I hope they do not get too caught up in the greatness and emotion of this series and lose sight of the real goal – winning the World Series, because there is more baseball to be played against either the Astros or Cardinals. Not winning it all will definitely take something away from their incredible victory. However, winning it all, and going through the NY Yankees and Yankee Stadium to do it, would elevate this team on a plane reached by few teams in the annals of Sports.

As Bob Ryan from the Boston Globe wrote today, “I need a beer.”

Its Over

The Red Sox – Yankees series is over. Dan Shaughnessy wrote a pretty blunt article in the Boston Globe today. It sums it all up.

I don’t know what team the Yankees were playing during the first two games of this series, but it wasn’t the Red Sox I watched most of this season. During the first game, I was so disgusted I turned the TV off after the 6th Inning. I could not bear the thought of suffering through another Red Sox comeback that got agonizingly close but fell short again, and again. For the second game, I managed to sit through the whole fiasco only because 3 runs against Jon Leiber did not seem like such an insurmountable lead. But I guess it was. I had thought that at worst we would leave the Bronx tied 1-1, but I guess I didn’t dig deep enough into the chasm of dispair. And Game Three…forget it! Being 3 games down is a huge hole to dig out of. This thing is over.

New owners, new pretty boy GM, new injured ace pitcher…same result. Another cold winter wondering what went wrong. Its football season.

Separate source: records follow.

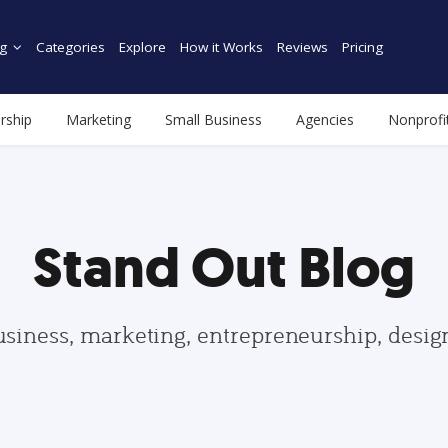
g
Categories
Explore
How it Works
Reviews
Pricing
rship
Marketing
Small Business
Agencies
Nonprofi
Stand Out Blog
usiness, marketing, entrepreneurship, desi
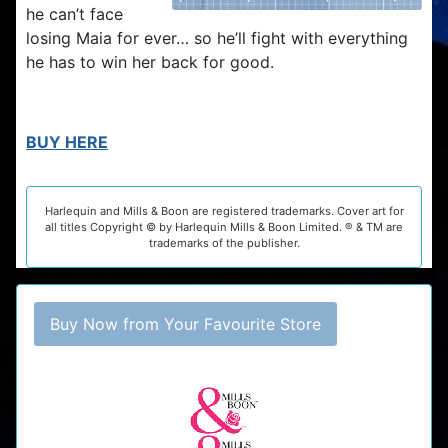
he can’t face
losing Maia for ever… so he’ll fight with everything
he has to win her back for good.
BUY HERE
Harlequin and Mills & Boon are registered trademarks. Cover art for
all titles Copyright © by Harlequin Mills & Boon Limited. ® & TM are
trademarks of the publisher.
Buy Now from Your Favourite Store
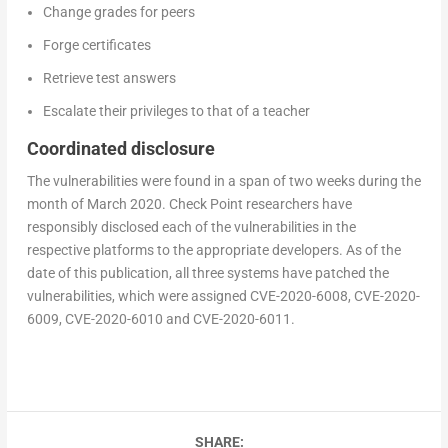
Change grades for peers
Forge certificates
Retrieve test answers
Escalate their privileges to that of a teacher
Coordinated disclosure
The vulnerabilities were found in a span of two weeks during the
month of March 2020. Check Point researchers have
responsibly disclosed each of the vulnerabilities in the
respective platforms to the appropriate developers. As of the
date of this publication, all three systems have patched the
vulnerabilities, which were assigned CVE-2020-6008, CVE-2020-
6009, CVE-2020-6010 and CVE-2020-6011.
SHARE:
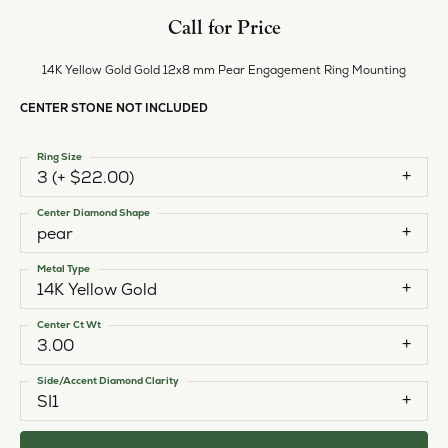
Call for Price
14K Yellow Gold Gold 12x8 mm Pear Engagement Ring Mounting
CENTER STONE NOT INCLUDED
Ring Size
3 (+ $22.00)
Center Diamond Shape
pear
Metal Type
14K Yellow Gold
Center Ct Wt
3.00
Side/Accent Diamond Clarity
SI1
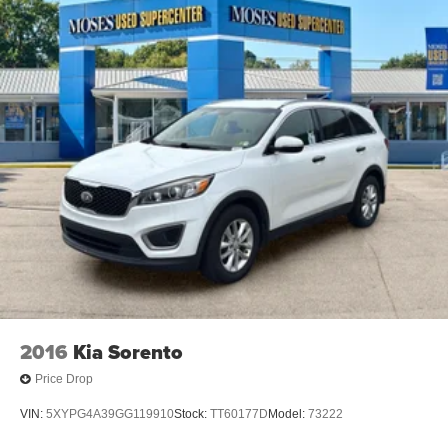
2016
Kia Sorento
Price Drop
VIN:
5XYPG4A39GG119910
Stock:
TT60177D
Model:
73222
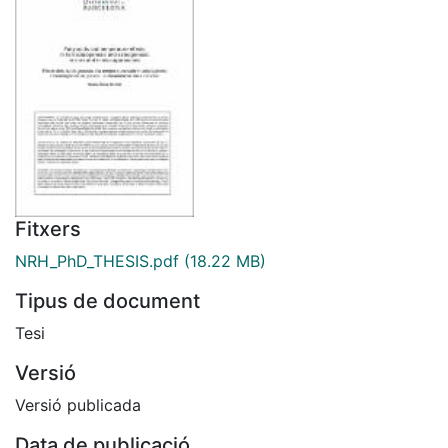
Fitxers
NRH_PhD_THESIS.pdf
(18.22 MB)
Tipus de document
Tesi
Versió
Versió publicada
Data de publicació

Update: Unless you live on Mars, you know the the Red Sox pulled off the greatest comeback in North American Sports history. I obviously wanted them to come back, but with the debacle of the Game Three loss and them being down 3-0 in the Series, I was obviously skeptical that they would actually pull it off. But they did it. I have left this post up on my blog to remind myself never to give up.